Szatkowski’s one-woman mission to spread the word about John Kay is impressive. Already, she has restored his grave at Greyfriars Kirk, and ten years ago produced Capital Characters, a lovely little taster of Kay’s work, for Birlinn. Now she’s working on a biography of him, but really, she says, there ought to be a museum devoted to his work.  I wouldn’t put it past her.

“He has taken over the last decade of my life and I think he will continue to do so,” she says. “Ever since I first came across Kay and realised that nothing was known about him, I wanted to find out everything about him. From that point on, my friends will tell you, 1742 to 1826 (Kay’s lifetime) is all I am interested in. And right enough, if I read a street directory from say 1792, I’ll find I know more people in it than I do now: I’m just so familiar with all the Edinburgh characters of the time.”

Szatkowski is refreshingly modest about her guide to Enlightenment Edinburgh. “It’s just something about Edinburgh to fill that gap between academic history and a Lonely Planet guide,” she says. “At 20,000 words, I had to be quite ruthless in my pruning.”

All the same, for such a small book, it’s taught me a great deal. Here’s a tiny example that links up almost everything in this story. The first great public building in Edinburgh beyond the Old Town, she points out, was William Adam’s Royal Infirmary of Edinburgh, begun in 1738. It lives on in the name of Infirmary Street, which was at its front, while what we now know as Drummond Street (named after that visionary Lord Provost of the previous century) was at its back. The Adam brothers would have often passed their father’s impressive four-storey, 228-bed hospital. Maybe they were even tempted to outdo it: the new university was, after all, only a couple of hundred yards away. Yet now, and since the original Royal Infirmary was demolished in 1882, the only signs that it ever existed are a couple of Grecian urns on top of the entrance pillar to High School Yards, just as Drummond Street starts sloping down towards the Pleasance.

Kay wouldn’t have known William Adam, but he would have known his two sons, Robert and John, George Drummond, and a whole host of teachers at the nearby university. He would have known a lot of those eminent Edinburghers who walked that street down to the city’s first Royal Infirmary, and in drawing their likenesses, he was producing a unique portrait of a city. Unique is, of course,  a dangerous word to use.

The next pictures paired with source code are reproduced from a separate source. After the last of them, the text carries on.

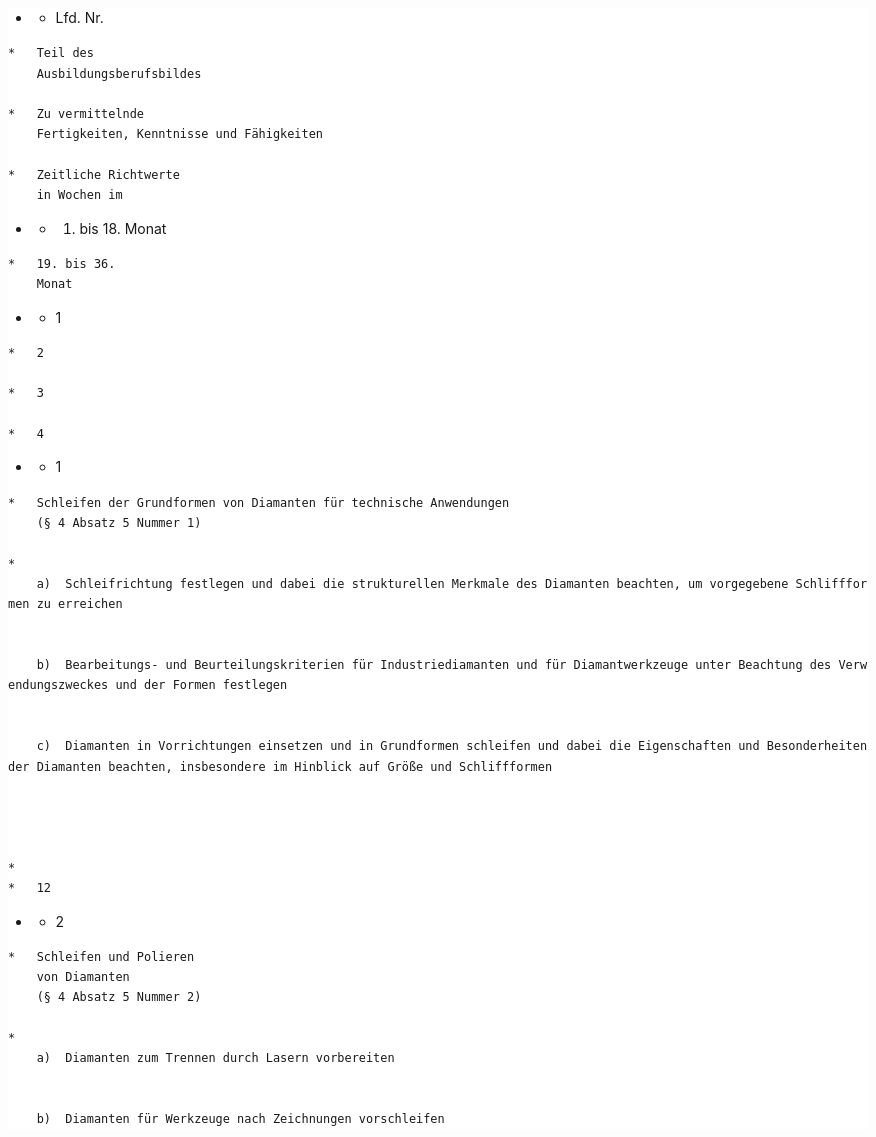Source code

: *    *   Lfd.
        Nr.

    *   Teil des
        Ausbildungsberufsbildes

    *   Zu vermittelnde
        Fertigkeiten, Kenntnisse und Fähigkeiten

    *   Zeitliche Richtwerte
        in Wochen im


*    *   1. bis 18.
        Monat

    *   19. bis 36.
        Monat


*    *   1

    *   2

    *   3

    *   4


*    *   1

    *   Schleifen der Grundformen von Diamanten für technische Anwendungen
        (§ 4 Absatz 5 Nummer 1)

    *
        a)  Schleifrichtung festlegen und dabei die strukturellen Merkmale des Diamanten beachten, um vorgegebene Schliffformen zu erreichen


        b)  Bearbeitungs- und Beurteilungskriterien für Industriediamanten und für Diamantwerkzeuge unter Beachtung des Verwendungszweckes und der Formen festlegen


        c)  Diamanten in Vorrichtungen einsetzen und in Grundformen schleifen und dabei die Eigenschaften und Besonderheiten der Diamanten beachten, insbesondere im Hinblick auf Größe und Schliffformen




    *
    *   12


*    *   2

    *   Schleifen und Polieren
        von Diamanten
        (§ 4 Absatz 5 Nummer 2)

    *
        a)  Diamanten zum Trennen durch Lasern vorbereiten


        b)  Diamanten für Werkzeuge nach Zeichnungen vorschleifen
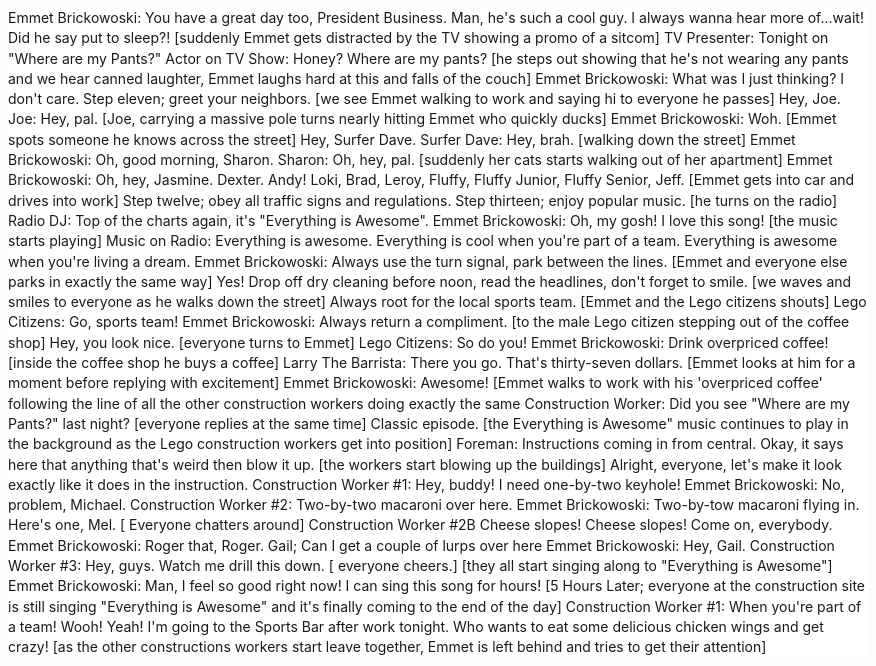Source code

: Emmet Brickowoski: You have a great day too, President Business. Man, he's such a cool guy. I always wanna hear more of...wait! Did he say put to sleep?! [suddenly Emmet gets distracted by the TV showing a promo of a sitcom]
TV Presenter: Tonight on "Where are my Pants?"
Actor on TV Show: Honey? Where are my pants?
[he steps out showing that he's not wearing any pants and we hear canned laughter, Emmet laughs hard at this and falls of the couch]
Emmet Brickowoski: What was I just thinking? I don't care. Step eleven; greet your neighbors. [we see Emmet walking to work and saying hi to everyone he passes] Hey, Joe.
Joe: Hey, pal.
[Joe, carrying a massive pole turns nearly hitting Emmet who quickly ducks]
Emmet Brickowoski: Woh. [Emmet spots someone he knows across the street] Hey, Surfer Dave.
Surfer Dave: Hey, brah. [walking down the street]
Emmet Brickowoski: Oh, good morning, Sharon.
Sharon: Oh, hey, pal.
[suddenly her cats starts walking out of her apartment]
Emmet Brickowoski: Oh, hey, Jasmine. Dexter. Andy! Loki, Brad, Leroy, Fluffy, Fluffy Junior, Fluffy Senior, Jeff. [Emmet gets into car and drives into work] Step twelve; obey all traffic signs and regulations. Step thirteen; enjoy popular music. [he turns on the radio]
Radio DJ: Top of the charts again, it's "Everything is Awesome".
Emmet Brickowoski: Oh, my gosh! I love this song!
[the music starts playing]
Music on Radio: Everything is awesome. Everything is cool when you're part of a team. Everything is awesome when you're living a dream.
Emmet Brickowoski: Always use the turn signal, park between the lines. [Emmet and everyone else parks in exactly the same way] Yes! Drop off dry cleaning before noon, read the headlines, don't forget to smile. [we waves and smiles to everyone as he walks down the street] Always root for the local sports team.
[Emmet and the Lego citizens shouts]
Lego Citizens: Go, sports team!
Emmet Brickowoski: Always return a compliment. [to the male Lego citizen stepping out of the coffee shop] Hey, you look nice. [everyone turns to Emmet]
Lego Citizens: So do you!
Emmet Brickowoski: Drink overpriced coffee! [inside the coffee shop he buys a coffee]
Larry The Barrista: There you go. That's thirty-seven dollars.
[Emmet looks at him for a moment before replying with excitement]
Emmet Brickowoski: Awesome!
[Emmet walks to work with his 'overpriced coffee' following the line of all the other construction workers doing exactly the same
Construction Worker: Did you see "Where are my Pants?" last night? [everyone replies at the same time] Classic episode.
[the Everything is Awesome" music continues to play in the background as the Lego construction workers get into position]
Foreman: Instructions coming in from central. Okay, it says here that anything that's weird then blow it up. [the workers start blowing up the buildings] Alright, everyone, let's make it look exactly like it does in the instruction.
Construction Worker #1: Hey, buddy! I need one-by-two keyhole!
Emmet Brickowoski: No, problem, Michael.
Construction Worker #2: Two-by-two macaroni over here.
Emmet Brickowoski: Two-by-tow macaroni flying in. Here's one, Mel.
[ Everyone chatters around]
Construction Worker #2B Cheese slopes! Cheese slopes! Come on, everybody.
Emmet Brickowoski: Roger that, Roger.
Gail; Can I get a couple of lurps over here
Emmet Brickowoski: Hey, Gail.
Construction Worker #3: Hey, guys. Watch me drill this down. [ everyone cheers.]
[they all start singing along to "Everything is Awesome"]
Emmet Brickowoski: Man, I feel so good right now! I can sing this song for hours!
[5 Hours Later; everyone at the construction site is still singing "Everything is Awesome" and it's finally coming to the end of the day]
Construction Worker #1: When you're part of a team! Wooh! Yeah! I'm going to the Sports Bar after work tonight. Who wants to eat some delicious chicken wings and get crazy!
[as the other constructions workers start leave together, Emmet is left behind and tries to get their attention]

But as far as Szatkowski knows, in all of North America, in all of Britain – maybe even anywhere –  at that time, there wasn’t anyone quite like Kay, drawing hundreds of his fellow citizens – including at least 30 whom even she hasn’t yet been able to identify.

So if you want a portrait of any 18th-century city in the world, you’d best start off with Edinburgh. You can look at those Grecian urns that still stand in Drummond Street and think about the missing hospital and what the past has taken away. Or you can walk around the corner, look once more at those monumental pillars fronting Edinburgh University – and whole swathes of the rest of the city – and look at what the 18th-century’s glorious dead have left for us, the living, to enjoy.


Enlightenment Edinburgh: A Guide by Sheila Szatkowski is out now published by Birlinn priced £12.99.